While our results align with existing literature, we also identify areas of contradiction and divergence, warranting further investigation [28]. For instance, an analysis of 230 stage I-III cancers revealed that 63% exhibited high nuclear expression of the senescence marker p16ink4a, which correlated with improved survival outcomes [29]. Further, in stage IV colorectal cancer patients, an increased tumor senescence burden was shown to be associated with a significantly longer progression-free survival in response to treatment with 5-Fluorouracil/leucovorin therapy [30]. Inducing senescence in proliferating tumor cells may also confer therapeutic advantages [31].

Our study underscores the complex role of cellular senescence in driving colon cancer pathogenesis, extending findings from previous investigations. Earlier studies suggested the involvement of the SASP in promoting metastasis, as well as the contributions of senescent cells and matrix metalloproteinases (MMPs) to disease progression [32,33,34,35,36,37,38,39]. These findings highlight the multifaceted nature of senescence in influencing various aspects of colon cancer development and metastasis.
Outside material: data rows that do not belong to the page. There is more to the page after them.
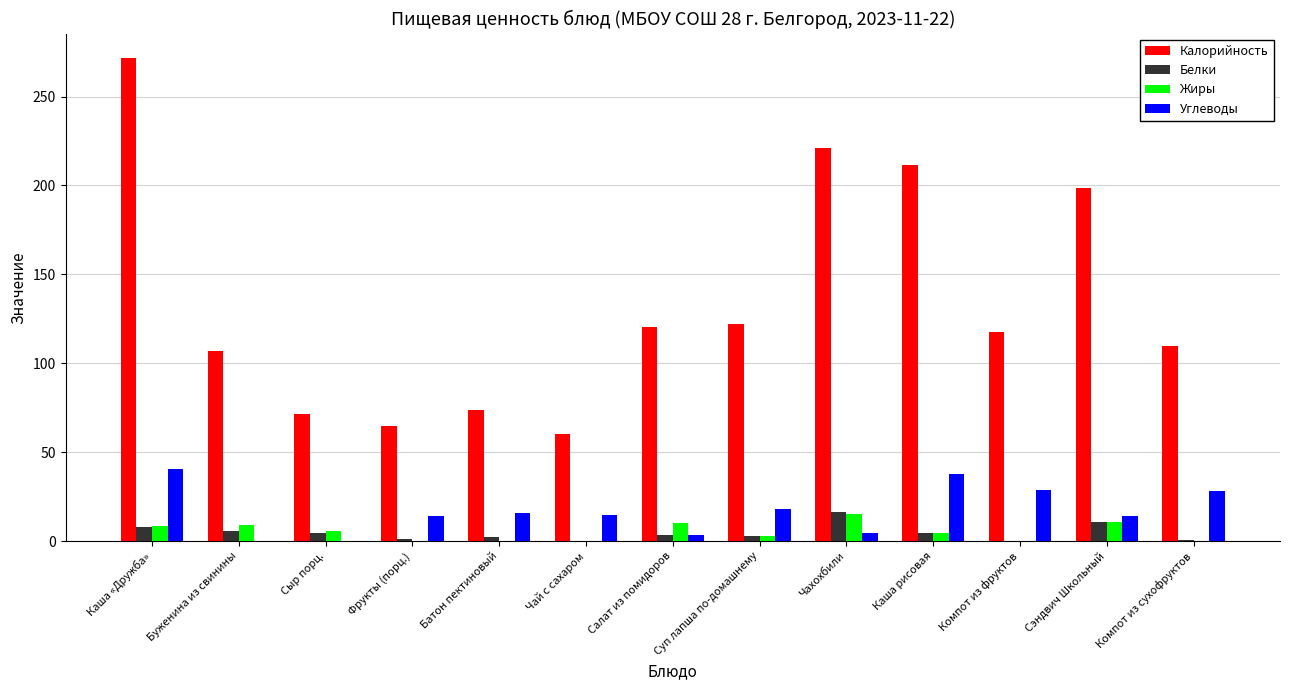

Which series changed the most between Каша «Дружба» and Компот из фруктов?

Калорийность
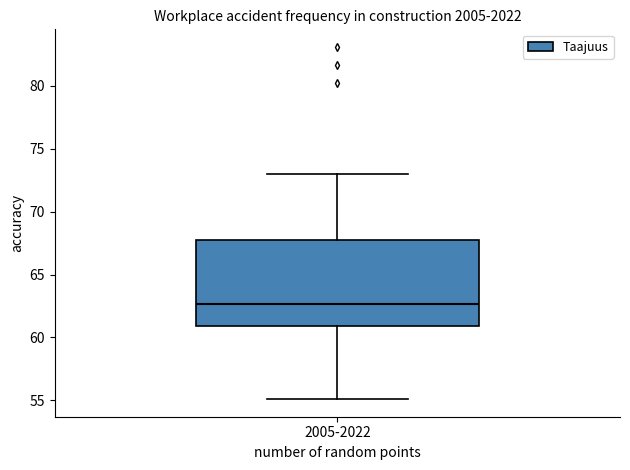

Where is the lower edge of the box for 2005-2022 on the y-axis? The values are not printed on the chart, so give them approximately, as read against the axis.

61.0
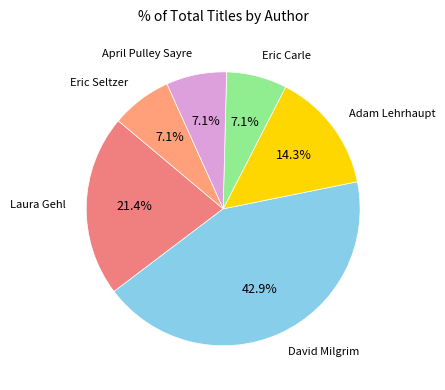

How many slices are in this pie chart?

6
Further analyses should identify specific senescence-related genes associated with disease progression, providing valuable clues for understanding the molecular pathways driving tumor growth, invasion, and metastasis.
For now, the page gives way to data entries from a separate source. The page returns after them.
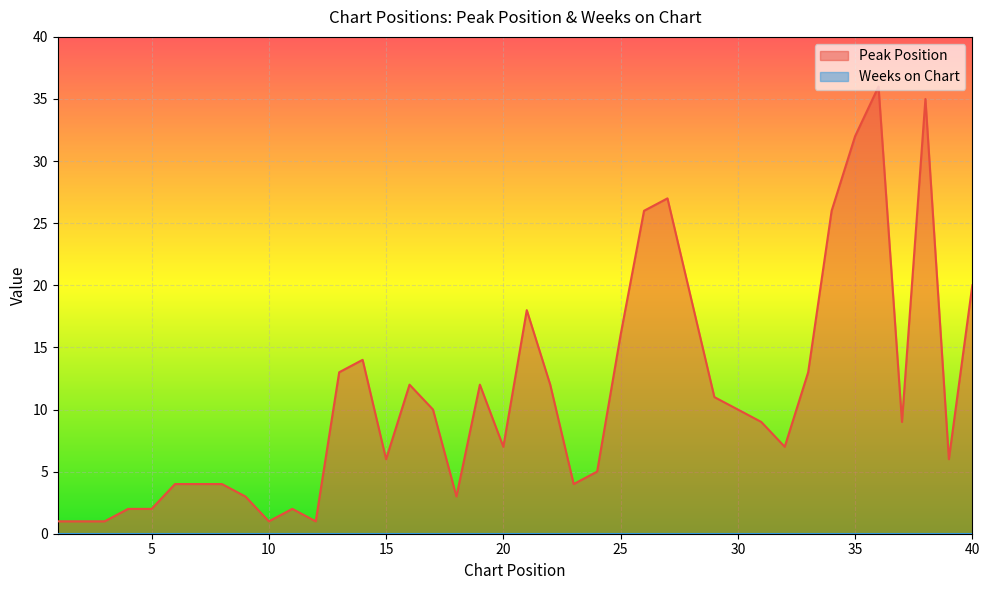

How many data points are less than 9?

19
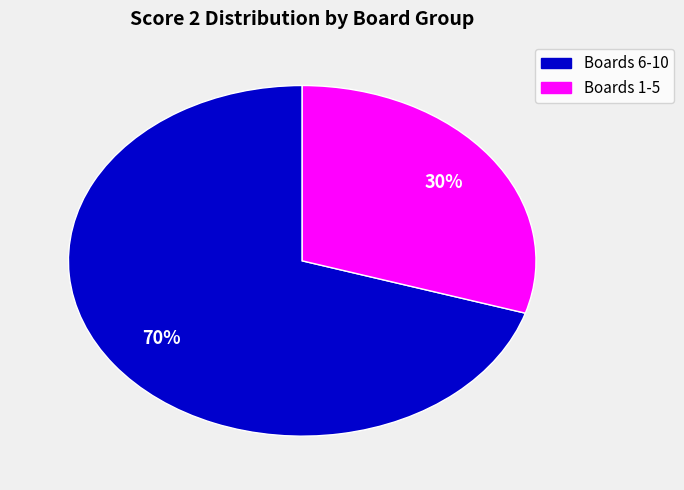

Does any single category account for the majority?

Yes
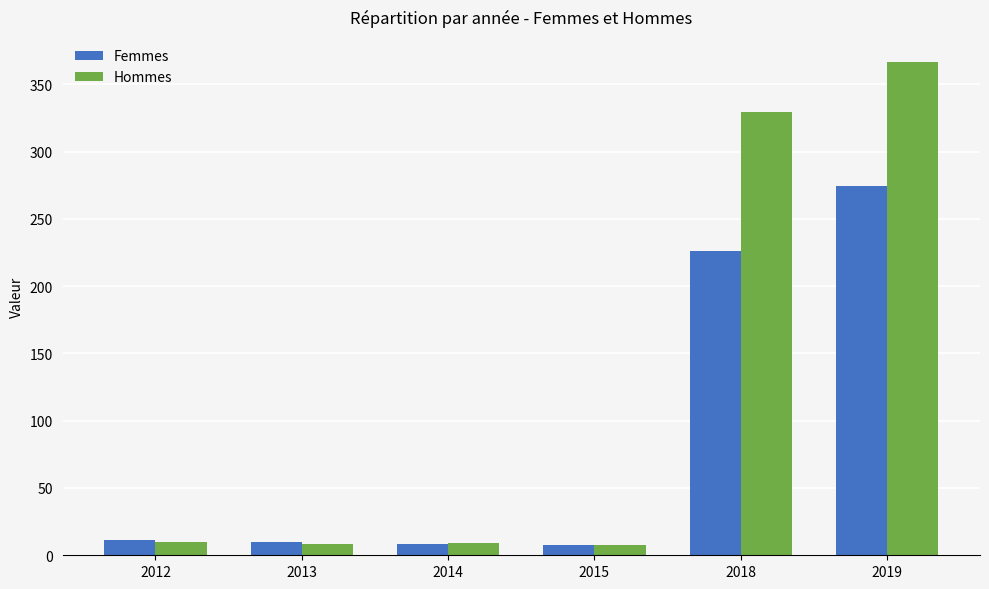

What are all the series names shown in the legend?

Femmes, Hommes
Based on literature data, senescence emerges as a promising therapeutic target for various cancers, potentially including colon cancer [12, 15, 40,41,42,43,44,45,46,47,48,49,50,51,52,53]. By directing interventions towards senescence-related pathways, including the SASP and mechanisms for senescent cell clearance, innovative therapeutic avenues may be explored to hinder tumor progression and enhance patient outcomes [44].

Although our study offers valuable insights, it is important to acknowledge its limitations. Methodological factors, including variations in tumor stages, interactions with established prognostic biomarkers, disparities in treatment protocols, socioeconomic variables, and the analytical methods employed, have the potential to introduce biases that may impact the interpretation of our findings. Furthermore, the retrospective design of our study may restrict the applicability of our results to broader patient populations. Future research should explore the combined predictive power of senescence-related gene prediction signatures with existing biomarkers to enhance prognostic accuracy in colon cancer [54,55,56,57,58].
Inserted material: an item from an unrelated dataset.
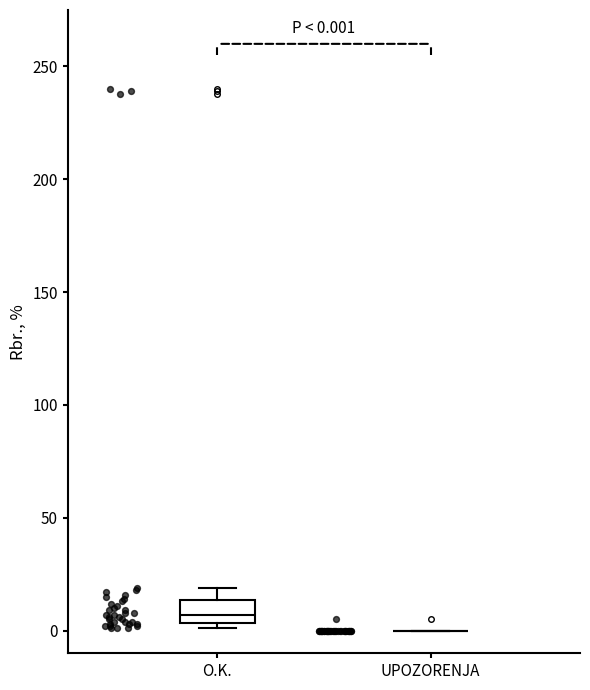

Which box is the tallest, from its lower edge to its upper edge?

O.K.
In summary, our study highlights the prognostic significance of senescence-related genes in colon cancer and provides insights into their potential roles in disease pathogenesis and progression. Moving forward, future studies should focus on validating our findings in larger patient cohorts. Future comprehensive analysis of the role of senescence-related mechanisms will likely identify novel therapeutic targets and diagnostic biomarkers, offering avenues for improving patient care and clinical outcomes.